▶ _WHAT YOU NEED TO DO_: Reproduce the records with "satellite image" switched to "aerial image" and everything else left as it stands.

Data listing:
-- start --

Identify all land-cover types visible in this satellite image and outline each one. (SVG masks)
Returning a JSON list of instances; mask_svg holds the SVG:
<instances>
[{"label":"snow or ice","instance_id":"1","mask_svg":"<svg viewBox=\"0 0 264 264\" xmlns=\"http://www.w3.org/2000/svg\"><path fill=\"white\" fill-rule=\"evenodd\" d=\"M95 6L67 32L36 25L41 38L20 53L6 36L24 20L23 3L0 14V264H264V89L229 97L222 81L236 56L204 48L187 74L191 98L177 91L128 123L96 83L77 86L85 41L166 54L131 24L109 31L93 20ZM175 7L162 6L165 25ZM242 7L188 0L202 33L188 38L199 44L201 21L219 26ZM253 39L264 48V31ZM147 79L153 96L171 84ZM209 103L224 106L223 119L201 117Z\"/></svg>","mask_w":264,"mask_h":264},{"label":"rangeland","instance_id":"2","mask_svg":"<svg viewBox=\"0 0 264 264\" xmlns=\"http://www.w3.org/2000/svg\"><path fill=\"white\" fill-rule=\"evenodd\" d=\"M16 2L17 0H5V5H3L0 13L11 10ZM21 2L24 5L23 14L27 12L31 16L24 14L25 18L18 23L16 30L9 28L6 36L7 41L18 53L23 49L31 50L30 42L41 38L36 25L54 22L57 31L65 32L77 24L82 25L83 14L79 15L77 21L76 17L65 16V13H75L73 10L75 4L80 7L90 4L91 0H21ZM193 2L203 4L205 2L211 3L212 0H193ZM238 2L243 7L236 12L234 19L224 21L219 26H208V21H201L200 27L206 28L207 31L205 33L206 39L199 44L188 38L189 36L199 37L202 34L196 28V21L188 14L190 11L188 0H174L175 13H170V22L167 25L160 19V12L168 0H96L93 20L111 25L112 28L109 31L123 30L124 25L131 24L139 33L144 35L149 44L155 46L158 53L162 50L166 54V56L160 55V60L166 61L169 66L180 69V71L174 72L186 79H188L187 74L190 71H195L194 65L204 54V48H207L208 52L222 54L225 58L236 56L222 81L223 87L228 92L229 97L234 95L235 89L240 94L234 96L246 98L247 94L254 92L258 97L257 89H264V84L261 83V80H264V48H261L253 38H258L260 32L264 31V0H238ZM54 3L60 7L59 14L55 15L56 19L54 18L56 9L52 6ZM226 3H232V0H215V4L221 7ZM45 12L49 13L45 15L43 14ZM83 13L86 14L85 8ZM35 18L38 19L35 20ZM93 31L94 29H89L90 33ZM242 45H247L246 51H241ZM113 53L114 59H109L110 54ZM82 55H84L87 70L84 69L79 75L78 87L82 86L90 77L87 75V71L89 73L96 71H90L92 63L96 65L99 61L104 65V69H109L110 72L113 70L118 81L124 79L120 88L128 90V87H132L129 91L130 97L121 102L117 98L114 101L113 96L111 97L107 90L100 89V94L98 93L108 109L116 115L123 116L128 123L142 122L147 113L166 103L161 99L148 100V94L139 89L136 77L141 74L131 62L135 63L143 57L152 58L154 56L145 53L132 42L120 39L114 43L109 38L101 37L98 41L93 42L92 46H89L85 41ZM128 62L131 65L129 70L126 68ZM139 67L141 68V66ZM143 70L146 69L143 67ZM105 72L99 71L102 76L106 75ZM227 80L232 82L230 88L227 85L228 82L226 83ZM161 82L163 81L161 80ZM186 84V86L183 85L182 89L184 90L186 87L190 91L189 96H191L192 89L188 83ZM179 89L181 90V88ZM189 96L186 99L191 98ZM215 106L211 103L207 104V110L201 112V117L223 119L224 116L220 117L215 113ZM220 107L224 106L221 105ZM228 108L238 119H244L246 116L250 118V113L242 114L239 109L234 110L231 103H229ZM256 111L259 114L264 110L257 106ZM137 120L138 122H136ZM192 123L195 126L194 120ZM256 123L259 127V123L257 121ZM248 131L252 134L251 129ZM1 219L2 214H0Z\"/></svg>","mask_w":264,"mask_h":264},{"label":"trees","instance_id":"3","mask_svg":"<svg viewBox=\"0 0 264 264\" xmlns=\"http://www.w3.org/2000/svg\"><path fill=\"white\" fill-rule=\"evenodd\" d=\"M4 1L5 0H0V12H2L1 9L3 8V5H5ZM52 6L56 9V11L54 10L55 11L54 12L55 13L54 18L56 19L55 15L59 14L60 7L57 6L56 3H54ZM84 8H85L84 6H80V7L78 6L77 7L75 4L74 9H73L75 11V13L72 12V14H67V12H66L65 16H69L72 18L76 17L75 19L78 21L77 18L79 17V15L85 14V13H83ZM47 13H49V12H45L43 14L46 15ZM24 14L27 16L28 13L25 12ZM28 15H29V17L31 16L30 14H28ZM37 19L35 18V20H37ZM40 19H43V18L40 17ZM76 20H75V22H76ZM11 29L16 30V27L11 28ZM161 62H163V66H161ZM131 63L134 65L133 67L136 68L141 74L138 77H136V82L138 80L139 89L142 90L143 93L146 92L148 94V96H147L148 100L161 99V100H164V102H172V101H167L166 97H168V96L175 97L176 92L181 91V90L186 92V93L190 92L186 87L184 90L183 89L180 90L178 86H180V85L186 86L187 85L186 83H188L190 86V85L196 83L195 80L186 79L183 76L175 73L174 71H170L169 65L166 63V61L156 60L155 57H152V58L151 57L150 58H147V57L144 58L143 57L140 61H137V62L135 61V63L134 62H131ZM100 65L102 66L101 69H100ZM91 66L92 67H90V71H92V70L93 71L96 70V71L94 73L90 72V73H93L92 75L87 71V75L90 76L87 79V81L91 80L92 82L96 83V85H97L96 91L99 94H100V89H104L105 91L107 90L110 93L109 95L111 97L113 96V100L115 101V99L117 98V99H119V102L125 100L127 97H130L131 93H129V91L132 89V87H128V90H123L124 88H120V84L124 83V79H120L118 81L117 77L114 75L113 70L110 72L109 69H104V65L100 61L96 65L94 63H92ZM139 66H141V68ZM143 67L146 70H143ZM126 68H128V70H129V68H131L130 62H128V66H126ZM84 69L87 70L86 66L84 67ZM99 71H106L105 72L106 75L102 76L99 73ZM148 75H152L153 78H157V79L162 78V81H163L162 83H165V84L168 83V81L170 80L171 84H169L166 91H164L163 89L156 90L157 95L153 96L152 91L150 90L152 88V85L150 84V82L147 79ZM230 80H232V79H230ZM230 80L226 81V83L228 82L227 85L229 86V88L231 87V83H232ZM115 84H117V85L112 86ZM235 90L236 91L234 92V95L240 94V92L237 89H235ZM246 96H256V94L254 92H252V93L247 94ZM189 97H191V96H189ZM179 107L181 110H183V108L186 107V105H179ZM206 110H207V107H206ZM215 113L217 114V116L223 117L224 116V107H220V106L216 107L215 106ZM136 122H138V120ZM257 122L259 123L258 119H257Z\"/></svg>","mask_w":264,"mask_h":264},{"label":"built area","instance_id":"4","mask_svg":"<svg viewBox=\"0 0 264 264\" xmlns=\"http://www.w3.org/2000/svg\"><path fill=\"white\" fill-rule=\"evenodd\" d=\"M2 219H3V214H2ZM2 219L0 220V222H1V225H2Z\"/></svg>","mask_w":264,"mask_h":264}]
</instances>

-- end --

▶ _FINAL RESULT_:
Identify all land-cover types visible in this aerial image and outline each one. (SVG masks)
Returning a JSON list of instances; mask_svg holds the SVG:
<instances>
[{"label":"snow or ice","instance_id":"1","mask_svg":"<svg viewBox=\"0 0 264 264\" xmlns=\"http://www.w3.org/2000/svg\"><path fill=\"white\" fill-rule=\"evenodd\" d=\"M95 6L67 32L36 25L41 38L20 53L6 36L24 20L23 3L0 14V264H264V89L229 97L222 81L236 56L204 48L187 74L191 98L177 91L128 123L96 83L77 86L85 41L166 54L131 24L109 31L93 20ZM175 7L162 6L165 25ZM242 7L188 0L202 33L188 38L199 44L201 21L219 26ZM253 39L264 48V31ZM147 79L153 96L171 84ZM209 103L224 106L223 119L201 117Z\"/></svg>","mask_w":264,"mask_h":264},{"label":"rangeland","instance_id":"2","mask_svg":"<svg viewBox=\"0 0 264 264\" xmlns=\"http://www.w3.org/2000/svg\"><path fill=\"white\" fill-rule=\"evenodd\" d=\"M16 2L17 0H5V5H3L0 13L11 10ZM21 2L24 5L23 14L27 12L31 16L24 14L25 18L18 23L16 30L9 28L6 36L7 41L18 53L23 49L31 50L30 42L41 38L36 25L54 22L57 31L65 32L77 24L82 25L83 14L79 15L77 21L76 17L65 16V13H75L73 10L75 4L80 7L90 4L91 0H21ZM193 2L203 4L205 2L211 3L212 0H193ZM238 2L243 7L236 12L234 19L224 21L219 26H208V21H201L200 27L206 28L207 31L205 33L206 39L199 44L188 38L189 36L199 37L202 34L196 28V21L188 14L190 11L188 0H174L175 13H170V22L167 25L160 19V12L168 0H96L93 20L111 25L112 28L109 31L123 30L124 25L131 24L139 33L144 35L149 44L155 46L158 53L162 50L166 54V56L160 55V60L166 61L169 66L180 69V71L174 72L186 79H188L187 74L190 71H195L194 65L204 54V48H207L208 52L222 54L225 58L236 56L222 81L223 87L228 92L229 97L234 95L235 89L240 94L234 96L246 98L247 94L254 92L258 97L257 89H264V84L261 83V80H264V48H261L253 38H258L260 32L264 31V0H238ZM54 3L60 7L59 14L55 15L56 19L54 18L56 9L52 6ZM226 3H232V0H215V4L221 7ZM45 12L49 13L45 15L43 14ZM83 13L86 14L85 8ZM35 18L38 19L35 20ZM93 31L94 29H89L90 33ZM242 45H247L246 51H241ZM113 53L114 59H109L110 54ZM82 55H84L87 70L84 69L79 75L78 87L82 86L90 77L87 75V71L89 73L96 71H90L92 63L96 65L99 61L104 65V69H109L110 72L113 70L118 81L124 79L120 88L128 90V87H132L129 91L130 97L121 102L117 98L114 101L113 96L111 97L107 90L100 89V94L98 93L108 109L116 115L123 116L128 123L142 122L147 113L166 103L161 99L148 100V94L139 89L136 77L141 74L131 62L135 63L143 57L152 58L154 56L145 53L132 42L120 39L114 43L109 38L101 37L98 41L93 42L92 46H89L85 41ZM128 62L131 65L129 70L126 68ZM139 67L141 68V66ZM143 70L146 69L143 67ZM105 72L99 71L102 76L106 75ZM227 80L232 82L230 88L227 85L228 82L226 83ZM161 82L163 81L161 80ZM186 84V86L183 85L182 89L184 90L186 87L190 91L189 96H191L192 89L188 83ZM179 89L181 90V88ZM189 96L186 99L191 98ZM215 106L211 103L207 104V110L201 112V117L223 119L224 116L220 117L215 113ZM220 107L224 106L221 105ZM228 108L238 119H244L246 116L250 118V113L242 114L239 109L234 110L231 103H229ZM256 111L259 114L264 110L257 106ZM137 120L138 122H136ZM192 123L195 126L194 120ZM256 123L259 127V123L257 121ZM248 131L252 134L251 129ZM1 219L2 214H0Z\"/></svg>","mask_w":264,"mask_h":264},{"label":"trees","instance_id":"3","mask_svg":"<svg viewBox=\"0 0 264 264\" xmlns=\"http://www.w3.org/2000/svg\"><path fill=\"white\" fill-rule=\"evenodd\" d=\"M4 1L5 0H0V12H2L1 9L3 8V5H5ZM52 6L56 9V11L54 10L55 11L54 12L55 13L54 18L56 19L55 15L59 14L60 7L57 6L56 3H54ZM84 8H85L84 6H80V7L78 6L77 7L75 4L74 9H73L75 11V13L72 12V14H67V12H66L65 16H69L72 18L76 17L75 19L78 21L77 18L79 17V15L85 14V13H83ZM47 13H49V12H45L43 14L46 15ZM24 14L27 16L28 13L25 12ZM28 15H29V17L31 16L30 14H28ZM37 19L35 18V20H37ZM40 19H43V18L40 17ZM76 20H75V22H76ZM11 29L16 30V27L11 28ZM161 62H163V66H161ZM131 63L134 65L133 67L136 68L141 74L138 77H136V82L138 80L139 89L142 90L143 93L146 92L148 94V96H147L148 100L161 99V100H164V102H172V101H167L166 97H168V96L175 97L176 92L181 91V90L186 92V93L190 92L186 87L184 90L183 89L180 90L178 86H180V85L186 86L187 85L186 83H188L190 86V85L196 83L195 80L186 79L183 76L175 73L174 71H170L169 65L166 63V61L156 60L155 57H152V58L151 57L150 58H147V57L144 58L143 57L140 61H137V62L135 61V63L134 62H131ZM100 65L102 66L101 69H100ZM91 66L92 67H90V71H92V70L93 71L96 70V71L94 73L90 72V73H93L92 75L87 71V75L90 76L87 79V81L91 80L92 82L96 83V85H97L96 91L99 94H100V89H104L105 91L107 90L110 93L109 95L111 97L113 96V100L115 101V99L117 98V99H119V102L125 100L127 97H130L131 93H129V91L132 89V87H128V90H123L124 88H120V84L124 83V79H120L118 81L117 77L114 75L113 70L110 72L109 69H104V65L100 61L96 65L94 63H92ZM139 66H141V68ZM143 67L146 70H143ZM126 68H128V70H129V68H131L130 62H128V66H126ZM84 69L87 70L86 66L84 67ZM99 71H106L105 72L106 75L102 76L99 73ZM148 75H152L153 78H157V79L162 78V81H163L162 83H165V84L168 83V81L170 80L171 84H169L166 91H164L163 89L156 90L157 95L153 96L152 91L150 90L152 88V85L150 84V82L147 79ZM230 80H232V79H230ZM230 80L226 81V83L228 82L227 85L229 86V88L231 87V83H232ZM115 84H117V85L112 86ZM235 90L236 91L234 92V95L240 94V92L237 89H235ZM246 96H256V94L254 92H252V93L247 94ZM189 97H191V96H189ZM179 107L181 110H183V108L186 107V105H179ZM206 110H207V107H206ZM215 113L217 114V116L223 117L224 116V107H220V106L216 107L215 106ZM136 122H138V120ZM257 122L259 123L258 119H257Z\"/></svg>","mask_w":264,"mask_h":264},{"label":"built area","instance_id":"4","mask_svg":"<svg viewBox=\"0 0 264 264\" xmlns=\"http://www.w3.org/2000/svg\"><path fill=\"white\" fill-rule=\"evenodd\" d=\"M2 219H3V214H2ZM2 219L0 220V222H1V225H2Z\"/></svg>","mask_w":264,"mask_h":264}]
</instances>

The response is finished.